Cost Segregation - Tax Deductions

"Few of us ever test our powers of deduction, except when filling out an income tax form” - Laurence J. Peter, U.S. Educator

By understanding business tax deductions, business owners may enjoy personal benefits from business expenditures – entertaining clients or donating to charitable organizations, - if they follow the myriad tax rules.

Only half of business entertainment expenses can be deducted. Eligible business entertainment consists of taking a client to a ball game, a concert, or dinner at a good restaurant. However, if you are audited, there must some verification that the entertainment expense was related to business. You must therefore file all bills carefully, mentioning the purpose of the bash against each bill.

For a charitable event, only a portion of the ticket value is deductible.
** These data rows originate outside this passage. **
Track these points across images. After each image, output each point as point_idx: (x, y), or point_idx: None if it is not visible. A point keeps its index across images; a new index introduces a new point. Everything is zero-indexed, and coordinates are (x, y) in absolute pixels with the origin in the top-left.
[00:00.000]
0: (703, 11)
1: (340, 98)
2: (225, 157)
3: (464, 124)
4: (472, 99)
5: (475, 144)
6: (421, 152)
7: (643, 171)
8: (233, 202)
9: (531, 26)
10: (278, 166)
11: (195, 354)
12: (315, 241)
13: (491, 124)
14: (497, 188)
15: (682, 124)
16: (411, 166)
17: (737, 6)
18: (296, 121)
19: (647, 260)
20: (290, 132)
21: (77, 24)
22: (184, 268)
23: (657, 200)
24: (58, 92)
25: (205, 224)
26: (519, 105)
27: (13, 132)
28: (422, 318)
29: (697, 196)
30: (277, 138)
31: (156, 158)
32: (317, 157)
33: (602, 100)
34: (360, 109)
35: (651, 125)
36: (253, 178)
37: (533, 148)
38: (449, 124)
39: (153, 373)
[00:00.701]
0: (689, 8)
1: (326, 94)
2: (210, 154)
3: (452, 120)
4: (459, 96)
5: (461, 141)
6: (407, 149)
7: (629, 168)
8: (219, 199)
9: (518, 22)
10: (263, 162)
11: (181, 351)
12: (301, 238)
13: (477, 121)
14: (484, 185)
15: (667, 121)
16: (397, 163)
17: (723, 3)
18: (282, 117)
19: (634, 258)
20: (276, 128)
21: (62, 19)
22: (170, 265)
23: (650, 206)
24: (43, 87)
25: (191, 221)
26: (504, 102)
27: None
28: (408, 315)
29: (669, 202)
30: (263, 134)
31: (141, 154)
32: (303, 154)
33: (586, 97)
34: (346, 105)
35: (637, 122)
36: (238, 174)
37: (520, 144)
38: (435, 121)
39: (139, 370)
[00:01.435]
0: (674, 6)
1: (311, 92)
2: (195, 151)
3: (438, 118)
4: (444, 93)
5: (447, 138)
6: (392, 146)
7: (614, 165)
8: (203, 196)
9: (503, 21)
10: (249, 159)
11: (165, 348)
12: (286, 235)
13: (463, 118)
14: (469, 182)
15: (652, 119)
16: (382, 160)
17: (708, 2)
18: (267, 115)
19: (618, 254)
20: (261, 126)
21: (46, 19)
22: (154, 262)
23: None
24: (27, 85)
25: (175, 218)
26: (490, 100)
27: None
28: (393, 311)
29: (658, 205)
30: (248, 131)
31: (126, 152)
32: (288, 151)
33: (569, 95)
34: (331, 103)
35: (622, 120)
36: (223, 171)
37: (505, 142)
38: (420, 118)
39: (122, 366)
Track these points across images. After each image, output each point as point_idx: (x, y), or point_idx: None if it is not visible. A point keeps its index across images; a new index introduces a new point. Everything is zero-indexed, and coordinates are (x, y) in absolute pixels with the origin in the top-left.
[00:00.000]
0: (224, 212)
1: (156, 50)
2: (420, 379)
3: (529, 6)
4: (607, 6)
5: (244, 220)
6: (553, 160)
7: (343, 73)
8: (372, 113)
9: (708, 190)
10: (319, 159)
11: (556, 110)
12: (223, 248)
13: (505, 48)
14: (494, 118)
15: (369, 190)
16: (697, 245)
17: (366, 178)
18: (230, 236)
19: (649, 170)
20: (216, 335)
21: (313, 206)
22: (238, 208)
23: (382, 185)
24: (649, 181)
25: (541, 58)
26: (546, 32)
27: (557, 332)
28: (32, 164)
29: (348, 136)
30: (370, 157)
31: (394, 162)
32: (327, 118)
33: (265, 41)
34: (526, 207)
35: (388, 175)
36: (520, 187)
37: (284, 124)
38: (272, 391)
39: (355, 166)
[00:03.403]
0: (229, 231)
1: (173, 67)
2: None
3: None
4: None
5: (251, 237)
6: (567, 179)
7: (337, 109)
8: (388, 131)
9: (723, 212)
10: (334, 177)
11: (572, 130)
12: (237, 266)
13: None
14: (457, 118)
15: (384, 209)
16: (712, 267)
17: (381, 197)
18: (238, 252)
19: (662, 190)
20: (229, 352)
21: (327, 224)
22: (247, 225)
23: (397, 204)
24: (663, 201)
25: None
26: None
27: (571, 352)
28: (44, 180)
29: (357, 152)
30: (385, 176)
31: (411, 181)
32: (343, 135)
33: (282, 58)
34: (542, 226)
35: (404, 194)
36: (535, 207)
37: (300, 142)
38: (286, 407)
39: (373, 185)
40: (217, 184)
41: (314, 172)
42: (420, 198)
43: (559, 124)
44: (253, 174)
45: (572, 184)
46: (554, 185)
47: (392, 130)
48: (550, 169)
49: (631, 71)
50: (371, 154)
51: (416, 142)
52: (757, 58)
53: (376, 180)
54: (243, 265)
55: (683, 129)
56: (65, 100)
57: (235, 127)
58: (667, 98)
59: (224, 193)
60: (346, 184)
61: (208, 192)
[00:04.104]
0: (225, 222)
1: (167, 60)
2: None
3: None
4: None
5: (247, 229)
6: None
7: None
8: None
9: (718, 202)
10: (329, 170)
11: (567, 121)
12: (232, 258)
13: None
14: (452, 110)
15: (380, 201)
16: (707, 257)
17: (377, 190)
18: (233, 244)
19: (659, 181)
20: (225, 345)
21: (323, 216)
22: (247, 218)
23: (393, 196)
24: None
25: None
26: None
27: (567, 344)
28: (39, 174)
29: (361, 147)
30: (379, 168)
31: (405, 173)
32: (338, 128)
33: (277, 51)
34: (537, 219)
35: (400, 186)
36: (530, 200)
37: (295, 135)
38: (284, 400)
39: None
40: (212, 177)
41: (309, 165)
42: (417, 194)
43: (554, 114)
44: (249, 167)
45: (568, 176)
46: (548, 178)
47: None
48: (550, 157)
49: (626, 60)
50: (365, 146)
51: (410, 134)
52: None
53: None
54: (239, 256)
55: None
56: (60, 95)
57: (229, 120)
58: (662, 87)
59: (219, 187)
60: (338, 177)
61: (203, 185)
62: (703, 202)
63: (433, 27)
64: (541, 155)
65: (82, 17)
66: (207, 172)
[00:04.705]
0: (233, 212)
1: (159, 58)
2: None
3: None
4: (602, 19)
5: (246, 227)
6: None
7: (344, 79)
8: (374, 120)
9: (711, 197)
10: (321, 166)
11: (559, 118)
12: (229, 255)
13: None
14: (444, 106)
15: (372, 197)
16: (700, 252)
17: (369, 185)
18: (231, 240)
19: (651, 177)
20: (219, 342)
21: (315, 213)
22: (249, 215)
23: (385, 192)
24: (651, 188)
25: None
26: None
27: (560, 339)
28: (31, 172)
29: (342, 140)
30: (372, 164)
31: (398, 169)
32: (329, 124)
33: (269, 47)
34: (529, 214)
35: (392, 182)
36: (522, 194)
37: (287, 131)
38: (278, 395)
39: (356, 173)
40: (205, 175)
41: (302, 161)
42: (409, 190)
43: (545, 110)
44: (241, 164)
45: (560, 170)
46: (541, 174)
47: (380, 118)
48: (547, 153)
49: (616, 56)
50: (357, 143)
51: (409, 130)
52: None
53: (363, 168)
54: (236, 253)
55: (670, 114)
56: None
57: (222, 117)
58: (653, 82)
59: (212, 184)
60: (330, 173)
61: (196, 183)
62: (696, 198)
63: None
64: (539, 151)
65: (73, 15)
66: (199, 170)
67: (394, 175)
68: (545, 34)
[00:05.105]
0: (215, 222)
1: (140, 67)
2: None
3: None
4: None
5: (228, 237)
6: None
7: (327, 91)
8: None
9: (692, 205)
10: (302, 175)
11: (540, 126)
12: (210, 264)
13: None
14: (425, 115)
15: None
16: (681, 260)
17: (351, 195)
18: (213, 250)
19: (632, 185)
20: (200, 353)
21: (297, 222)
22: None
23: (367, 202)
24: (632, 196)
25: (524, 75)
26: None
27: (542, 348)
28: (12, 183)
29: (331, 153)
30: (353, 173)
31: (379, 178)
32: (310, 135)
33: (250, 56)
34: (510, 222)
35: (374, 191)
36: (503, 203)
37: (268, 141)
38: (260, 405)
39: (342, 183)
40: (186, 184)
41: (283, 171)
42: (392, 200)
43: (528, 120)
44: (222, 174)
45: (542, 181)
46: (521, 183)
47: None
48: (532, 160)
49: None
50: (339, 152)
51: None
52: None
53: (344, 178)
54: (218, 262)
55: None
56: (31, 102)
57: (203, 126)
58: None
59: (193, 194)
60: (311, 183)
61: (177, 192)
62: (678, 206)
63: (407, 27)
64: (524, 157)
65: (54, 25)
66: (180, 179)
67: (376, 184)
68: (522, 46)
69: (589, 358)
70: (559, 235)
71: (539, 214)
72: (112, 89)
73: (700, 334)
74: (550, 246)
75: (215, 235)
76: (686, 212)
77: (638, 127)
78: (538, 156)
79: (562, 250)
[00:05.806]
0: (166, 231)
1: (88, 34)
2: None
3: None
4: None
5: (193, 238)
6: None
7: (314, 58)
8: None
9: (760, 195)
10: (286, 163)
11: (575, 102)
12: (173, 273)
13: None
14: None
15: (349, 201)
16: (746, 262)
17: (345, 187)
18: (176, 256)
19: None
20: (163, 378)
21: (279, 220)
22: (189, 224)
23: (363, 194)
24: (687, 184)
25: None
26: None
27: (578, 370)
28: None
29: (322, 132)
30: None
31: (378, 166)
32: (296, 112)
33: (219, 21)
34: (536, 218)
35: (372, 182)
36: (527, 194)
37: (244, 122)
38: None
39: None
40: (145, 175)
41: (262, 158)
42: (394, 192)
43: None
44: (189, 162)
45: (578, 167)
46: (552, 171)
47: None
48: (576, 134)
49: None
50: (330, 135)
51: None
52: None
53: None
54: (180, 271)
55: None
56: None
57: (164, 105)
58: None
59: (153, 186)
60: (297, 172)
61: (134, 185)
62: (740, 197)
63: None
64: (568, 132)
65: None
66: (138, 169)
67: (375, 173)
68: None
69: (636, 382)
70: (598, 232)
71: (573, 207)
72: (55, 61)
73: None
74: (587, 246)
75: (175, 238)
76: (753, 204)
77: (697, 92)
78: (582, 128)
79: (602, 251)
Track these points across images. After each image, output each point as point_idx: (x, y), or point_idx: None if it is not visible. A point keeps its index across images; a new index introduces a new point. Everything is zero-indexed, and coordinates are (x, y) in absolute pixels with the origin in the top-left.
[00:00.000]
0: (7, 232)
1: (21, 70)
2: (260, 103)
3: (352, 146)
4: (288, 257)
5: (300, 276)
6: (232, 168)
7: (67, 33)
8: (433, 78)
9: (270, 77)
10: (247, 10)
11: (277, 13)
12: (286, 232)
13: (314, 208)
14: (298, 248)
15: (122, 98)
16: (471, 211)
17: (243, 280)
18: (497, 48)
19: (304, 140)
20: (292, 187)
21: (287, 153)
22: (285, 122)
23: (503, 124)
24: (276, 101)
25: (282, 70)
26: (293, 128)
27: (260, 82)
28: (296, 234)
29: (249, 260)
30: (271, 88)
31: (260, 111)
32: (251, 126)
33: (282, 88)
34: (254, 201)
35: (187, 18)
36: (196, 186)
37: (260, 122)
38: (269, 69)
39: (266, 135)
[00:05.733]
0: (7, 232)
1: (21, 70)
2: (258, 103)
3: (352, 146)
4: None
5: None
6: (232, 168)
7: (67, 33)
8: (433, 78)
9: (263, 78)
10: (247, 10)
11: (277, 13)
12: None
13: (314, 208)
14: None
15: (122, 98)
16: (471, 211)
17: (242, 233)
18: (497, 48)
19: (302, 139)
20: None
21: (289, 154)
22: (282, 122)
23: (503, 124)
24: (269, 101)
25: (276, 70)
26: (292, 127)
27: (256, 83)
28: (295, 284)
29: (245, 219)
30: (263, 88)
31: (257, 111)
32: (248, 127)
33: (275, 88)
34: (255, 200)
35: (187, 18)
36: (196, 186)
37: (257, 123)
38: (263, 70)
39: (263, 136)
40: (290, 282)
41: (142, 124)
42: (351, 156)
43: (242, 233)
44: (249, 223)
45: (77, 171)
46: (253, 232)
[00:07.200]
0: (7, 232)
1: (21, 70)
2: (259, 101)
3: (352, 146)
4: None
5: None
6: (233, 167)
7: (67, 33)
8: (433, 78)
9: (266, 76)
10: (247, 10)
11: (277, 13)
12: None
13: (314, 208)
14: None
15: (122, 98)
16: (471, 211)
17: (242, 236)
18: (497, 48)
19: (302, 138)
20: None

The portion that is NOT deductible is the value of the goods or services that you receive (e.g. dinner, entertainment, etc.). The rest is deductible. For example, if you pay $150 for an event, and the benefits received are worth $60, the tax-deductible amount is $90. The charity hosting the event will be able to identify the exact value of the benefits for each event.

The wisdom of tax planning is to take advantage of all the benefits Uncle Sam has to offer. An increasingly popular federal tax savings phenomenon is utilizing a cost segregation study (CSS). These studies offer business owners of improved commercial real estate the opportunity to defer taxes, reduce their overall current tax burden, and free up capital by improving cash flow. A CSS study will identify any item that can be depreciated over a shorter period of time. These studies can result in accelerated depreciation deductions for properties including new buildings being constructed, renovations of existing buildings, leasehold improvements, and the purchase of real estate.

The primary goal of cost segregation is to identify building components that can be reclassified from real property to personal property. This results in a substantially shorter depreciable tax life and accelerated depreciation methods. Ordinarily, the cost of real, or section 1250, property is recovered over lengthy periods (27.5 and 39 years for residential and nonresidential property, respectively), using the straight-line method of depreciation. Personal, or section 1245, property is recovered over considerably shorter periods (5, 7 or 15 years), and employs accelerated methods of depreciation, such as 200% or 150% declining balance.